In the face of any new and infectious disease outbreak, our first reaction and natural hope is that we will be spared from the suffering. Despite the hard logic of increasing numbers of new infections and rising forecasts of total deaths, our tendency is to deny the reality around us. So many bad things already happen in the course of our lives—cars crash, tornadoes strike and hearts fail—why add another to the list?
When AIDS emerged, people were content to think of it as a gay man’s disease, something that happened to “them” and not to “us.” While terror and anxiety gripped those in the gay community in the early 1980s, the rest of the country kept on with the status quo. Even as the HIV epidemic was fully upon us and millions were infected worldwide, the common belief in heterosexual America was there was nothing to worry about and no need to change the lifestyles we’d grown accustomed to. Whole books were written on the myth of heterosexual AIDS. We paid the price for such foolhardy thinking in tens of thousands of lives lost.
Today, we see this same reasoning at play with COVID-19. Many think of the disease as something that afflicts the old and infirm, with the young and healthy protected from the worst of it. We see this at play each day in packed beaches, bars and restaurants across the country and, unfortunately, in the escalating rate of new infections. For those who fear infection, it’s easy to widen the divide by blaming “them,” the young and healthy, for putting “us” at risk. But the truth, much like the truth behind the spread of HIV, is that those spreading the disease are only doing what is natural to all of us.

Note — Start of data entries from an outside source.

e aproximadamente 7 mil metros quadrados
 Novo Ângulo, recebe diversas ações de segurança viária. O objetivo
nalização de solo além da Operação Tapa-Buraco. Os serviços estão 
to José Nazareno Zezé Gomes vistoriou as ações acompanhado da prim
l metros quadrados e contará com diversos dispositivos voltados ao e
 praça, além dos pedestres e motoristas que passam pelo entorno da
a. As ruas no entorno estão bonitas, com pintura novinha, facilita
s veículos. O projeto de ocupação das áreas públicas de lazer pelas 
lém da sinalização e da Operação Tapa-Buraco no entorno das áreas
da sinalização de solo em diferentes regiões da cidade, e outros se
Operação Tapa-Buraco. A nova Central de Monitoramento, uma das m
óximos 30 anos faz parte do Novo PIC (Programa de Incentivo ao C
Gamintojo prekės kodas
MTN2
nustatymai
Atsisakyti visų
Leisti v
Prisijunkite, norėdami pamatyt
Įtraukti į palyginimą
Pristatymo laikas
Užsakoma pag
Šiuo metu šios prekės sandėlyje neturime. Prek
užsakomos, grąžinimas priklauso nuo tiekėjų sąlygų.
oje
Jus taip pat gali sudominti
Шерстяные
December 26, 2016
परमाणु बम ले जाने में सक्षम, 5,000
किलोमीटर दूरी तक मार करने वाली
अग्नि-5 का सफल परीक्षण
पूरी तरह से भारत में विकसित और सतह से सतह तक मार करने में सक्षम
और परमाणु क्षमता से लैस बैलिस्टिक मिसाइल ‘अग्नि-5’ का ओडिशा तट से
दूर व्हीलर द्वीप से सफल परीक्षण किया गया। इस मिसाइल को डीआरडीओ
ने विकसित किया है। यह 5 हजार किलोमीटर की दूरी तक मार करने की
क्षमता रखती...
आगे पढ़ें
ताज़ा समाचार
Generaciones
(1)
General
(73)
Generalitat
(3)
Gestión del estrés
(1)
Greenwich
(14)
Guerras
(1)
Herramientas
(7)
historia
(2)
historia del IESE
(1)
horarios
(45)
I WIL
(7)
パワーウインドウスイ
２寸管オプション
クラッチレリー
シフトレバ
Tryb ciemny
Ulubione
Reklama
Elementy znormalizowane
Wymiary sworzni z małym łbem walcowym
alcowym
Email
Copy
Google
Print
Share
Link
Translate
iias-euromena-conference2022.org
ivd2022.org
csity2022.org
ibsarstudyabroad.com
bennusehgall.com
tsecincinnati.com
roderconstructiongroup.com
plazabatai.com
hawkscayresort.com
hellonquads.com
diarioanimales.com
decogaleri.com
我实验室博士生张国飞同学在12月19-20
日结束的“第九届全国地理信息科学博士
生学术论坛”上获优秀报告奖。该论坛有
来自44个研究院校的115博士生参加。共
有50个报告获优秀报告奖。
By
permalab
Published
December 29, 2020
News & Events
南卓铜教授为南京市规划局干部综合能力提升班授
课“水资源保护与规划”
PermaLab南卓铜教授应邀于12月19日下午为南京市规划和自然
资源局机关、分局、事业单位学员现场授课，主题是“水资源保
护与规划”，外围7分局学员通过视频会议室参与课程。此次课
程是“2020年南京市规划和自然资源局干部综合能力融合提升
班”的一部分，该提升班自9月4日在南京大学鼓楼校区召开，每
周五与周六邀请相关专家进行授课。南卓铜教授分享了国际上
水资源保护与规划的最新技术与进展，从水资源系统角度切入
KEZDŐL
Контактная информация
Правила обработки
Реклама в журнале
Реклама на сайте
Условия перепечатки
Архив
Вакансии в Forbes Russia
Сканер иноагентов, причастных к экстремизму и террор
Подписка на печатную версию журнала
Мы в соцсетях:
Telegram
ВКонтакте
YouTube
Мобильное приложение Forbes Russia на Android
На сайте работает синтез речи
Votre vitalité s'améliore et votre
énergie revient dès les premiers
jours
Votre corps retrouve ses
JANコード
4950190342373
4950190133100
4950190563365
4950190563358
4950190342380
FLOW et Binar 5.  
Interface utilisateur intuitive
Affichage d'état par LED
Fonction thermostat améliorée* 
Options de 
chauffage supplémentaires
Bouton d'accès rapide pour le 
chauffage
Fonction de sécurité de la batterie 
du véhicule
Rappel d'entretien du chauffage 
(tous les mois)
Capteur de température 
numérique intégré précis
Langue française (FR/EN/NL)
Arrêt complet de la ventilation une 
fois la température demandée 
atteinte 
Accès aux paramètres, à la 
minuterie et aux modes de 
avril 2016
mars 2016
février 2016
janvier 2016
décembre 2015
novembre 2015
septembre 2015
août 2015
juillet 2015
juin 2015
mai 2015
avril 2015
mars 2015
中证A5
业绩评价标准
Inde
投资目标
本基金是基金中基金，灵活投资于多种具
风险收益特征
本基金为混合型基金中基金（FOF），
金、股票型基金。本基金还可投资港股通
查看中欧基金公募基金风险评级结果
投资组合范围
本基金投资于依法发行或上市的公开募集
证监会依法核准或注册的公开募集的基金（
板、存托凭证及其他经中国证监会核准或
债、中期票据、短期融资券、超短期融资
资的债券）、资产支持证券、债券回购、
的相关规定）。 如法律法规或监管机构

There is a sexual dynamic to COVID-19 that is often unmentioned—not just in terms of how sex and sexual activity can spread SARS-CoV-2, but also in terms of how human sexual behavior is driving people out of their homes and into bars. Anyone with a craving for a beer can quench their thirst in the safety of their home, but gratification comes less easily for other desires, especially when one is young, single and living alone.
The same lessons we learned in the midst of the HIV epidemic to help young people change their behaviors can also be applied to COVID-19 today: know your risk, know your partner, and take the necessary precautions.
When it comes to knowing their risk, many young people are operating under the false assumption that even if they become infected, they won’t become severely ill. Not only is this base assumption false—according to the CDC, up to 20 percent of people aged 20–44 end up hospitalized because of the disease—but even people with asymptomatic infections are left with serious damage from the disease. A study published in Nature Medicine showed that two thirds of those with no clinical signs of COVID-19 had “ground-glass opacity” in at least one lung. The long-term health effects of such damage are unknown, but it’s possible that an asymptomatic infection today may lead to a lethal illness later in life. The more people understand the risk—young people especially—the greater the likelihood that they will take the steps necessary to protect themselves and others.
Knowing one’s partner is a much more challenging task. With HIV, knowing your partner meant knowing their infection status and knowing and trusting the sexual history they provided. That was hard enough. With COVID-19, which spreads much more easily through casual contact, it now means knowing that everyone you spend time with in close quarters have been protecting themselves sufficiently over the previous two weeks to be undoubtedly COVID-19-free. With the high rates of infection in most communities today this is nearly impossible.
With this in mind, all of us should assume that everyone around us is infected and able to pass on the disease. And all of us should therefore make sure we are taking the necessary precautions to keep ourselves and those we love COVID-19-free: wearing masks, physically distancing, and limiting any interactions indoors.
In the absence of clear leadership and strong governance to bring us out of this crisis, our best and only hope to reduce the number of new COVID-19 infections is clear communication about the nature of the disease, the real risk of infection, and the steps that each of us can take to avoid infection and exposure. While treatment for HIV was what finally helped us contain the epidemic, communication was the strongest tool in our arsenal as we waited for that medical solution to arrive. Fortunately, the ability to communicate is one of the defining traits of our species. I have faith we will again use it wisely to wrestle another deadly pandemic under control.